Data to examine below:
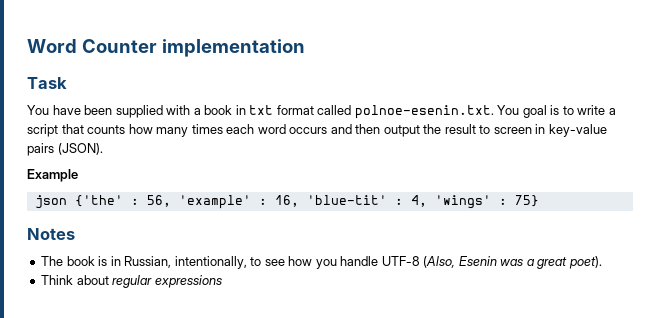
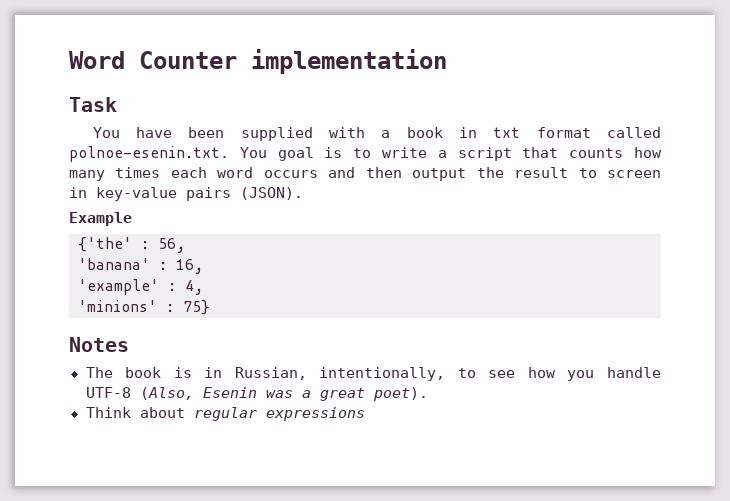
[34,195,67,209] json -> (132, 219) none
[178,195,387,209] 'example' : 16, 'blue-tit' -> [78,258,203,274] [78,279,159,295] // 'banana' : 16, // 'example'
[434,195,491,209] 'wings' -> [78,300,157,312] // 'minions'

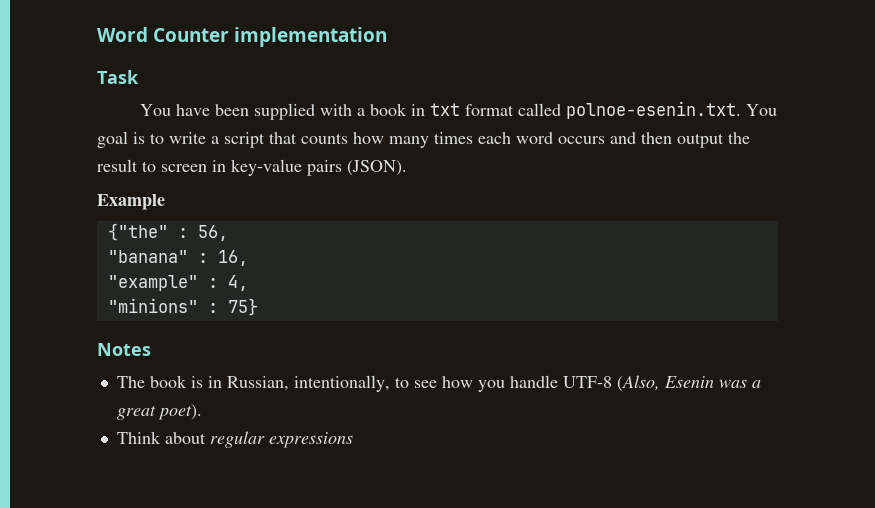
[78,237,132,252] {'the' -> [107,223,168,241] {"the"
[78,258,150,270] 'banana' -> [107,250,188,263] "banana"
[78,279,159,295] 'example' -> [107,275,198,291] "example"
[78,300,157,312] 'minions' -> [107,298,198,313] "minions"

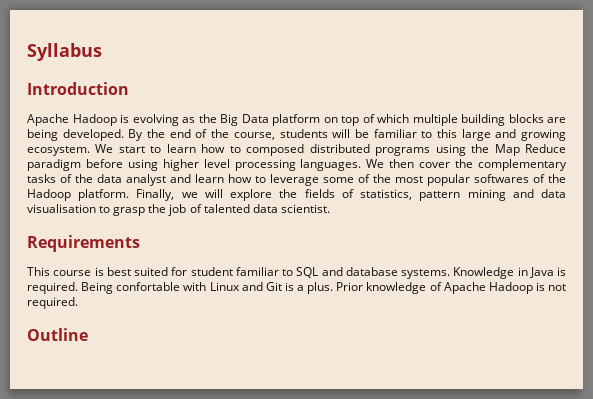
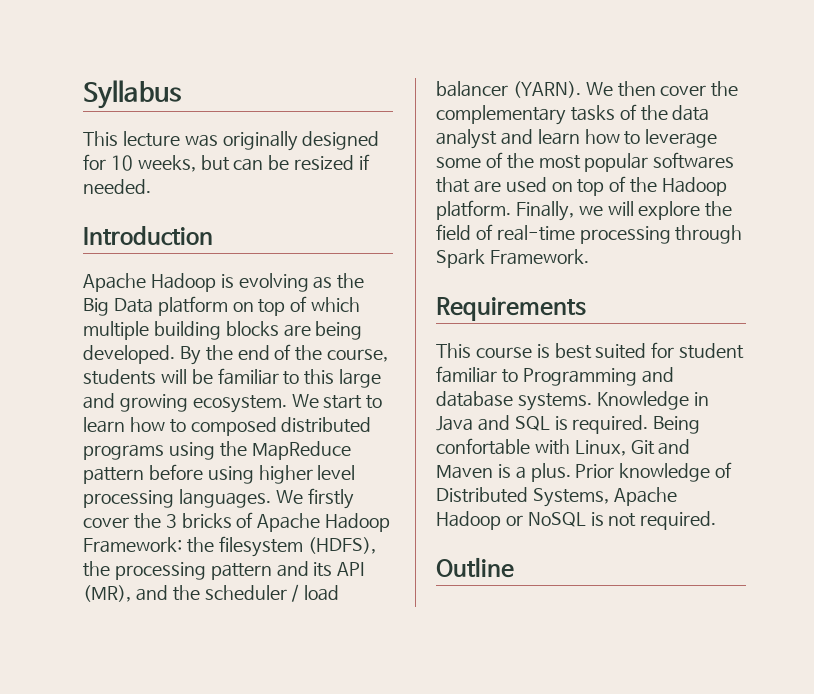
(102, 52) none -> [83,131,380,151] [83,154,371,172] [83,179,151,194] // This lecture was originally designed for 10 weeks, but can be resized if needed.
[494,144,566,156] [27,159,81,171] Map Reduce paradigm -> [251,441,351,460] [83,467,144,484] MapReduce pattern
(385, 163) none -> [307,488,354,509] [83,512,391,532] [83,536,376,557] [83,561,365,580] [83,584,340,602] [436,81,613,98] firstly cover the 3 bricks of Apache Hadoop Framework: the filesystem (HDFS), the processing pattern and its API (MR), and the scheduler / load balancer (YARN). We
(529, 178) none -> [436,177,605,196] that are used on top
[304,189,566,201] [27,204,330,216] fields of statistics, pattern mining and data visualisation to grasp the job of talented data scientist. -> [436,224,743,244] [436,249,589,268] field of real-time processing through Spark Framework.
[296,267,319,278] SQL -> [522,368,637,386] Programming
(554, 272) none -> [477,415,550,431] and SQL
[209,282,282,291] Linux and Git -> [574,439,691,456] [436,465,493,479] Linux, Git and Maven
[443,282,533,294] Apache Hadoop -> [436,487,677,507] [436,511,586,530] Distributed Systems, Apache Hadoop or NoSQL

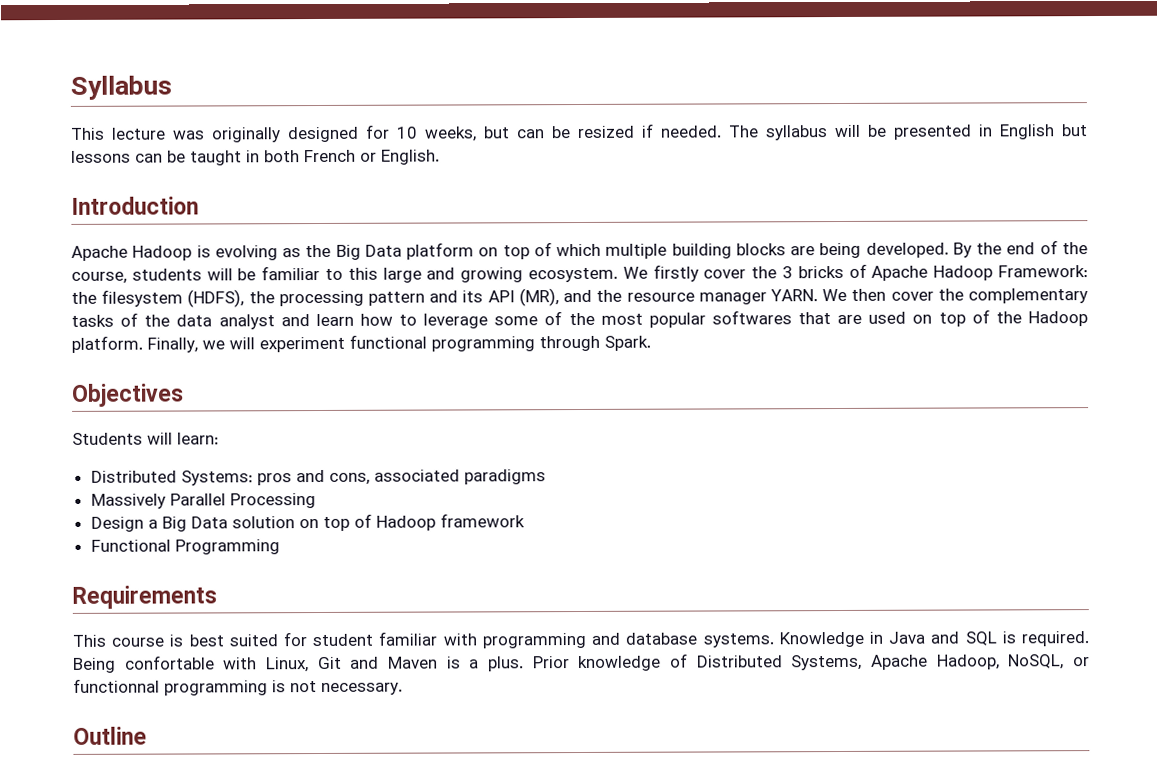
(151, 186) none -> [728,124,1088,141] [71,149,440,166] The syllabus will be presented in English but lessons can be taught in both French or English.
[323,395,383,409] [83,417,372,436] [83,441,351,460] [83,464,356,484] [83,489,303,508] start to learn how to composed distributed programs using the MapReduce pattern before using higher level processing languages. We -> (648, 272) none
[204,584,340,602] [436,81,581,98] scheduler / load balancer (YARN). -> [626,289,818,305] resource manager YARN.
[638,201,733,220] [436,224,743,244] [436,249,589,268] explore the field of real-time processing through Spark Framework. -> [259,334,651,353] [71,383,184,407] [72,432,219,445] [90,469,546,486] [90,493,316,509] [90,513,525,532] [90,539,280,555] experiment functional programming through Spark. // Objectives // Students will learn: // Distributed Systems: pros and cons, associated paradigms // Massively Parallel Processing // Design a Big Data solution on top of Hadoop framework // Functional Programming
[501,368,637,386] to Programming -> [442,632,586,649] with programming
[436,511,586,530] Hadoop or NoSQL -> [936,654,1090,670] [73,678,268,696] Hadoop, NoSQL, or functionnal programming
[640,511,717,530] required. -> [321,682,403,695] necessary.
End of Data to examine.
• Task to carry out: With the line containing "(151, 186) none" as the first and the last line above as the final one, copy those lines exactly and no others.

• Solution to this problem:
(151, 186) none -> [728,124,1088,141] [71,149,440,166] The syllabus will be presented in English but lessons can be taught in both French or English.
[323,395,383,409] [83,417,372,436] [83,441,351,460] [83,464,356,484] [83,489,303,508] start to learn how to composed distributed programs using the MapReduce pattern before using higher level processing languages. We -> (648, 272) none
[204,584,340,602] [436,81,581,98] scheduler / load balancer (YARN). -> [626,289,818,305] resource manager YARN.
[638,201,733,220] [436,224,743,244] [436,249,589,268] explore the field of real-time processing through Spark Framework. -> [259,334,651,353] [71,383,184,407] [72,432,219,445] [90,469,546,486] [90,493,316,509] [90,513,525,532] [90,539,280,555] experiment functional programming through Spark. // Objectives // Students will learn: // Distributed Systems: pros and cons, associated paradigms // Massively Parallel Processing // Design a Big Data solution on top of Hadoop framework // Functional Programming
[501,368,637,386] to Programming -> [442,632,586,649] with programming
[436,511,586,530] Hadoop or NoSQL -> [936,654,1090,670] [73,678,268,696] Hadoop, NoSQL, or functionnal programming
[640,511,717,530] required. -> [321,682,403,695] necessary.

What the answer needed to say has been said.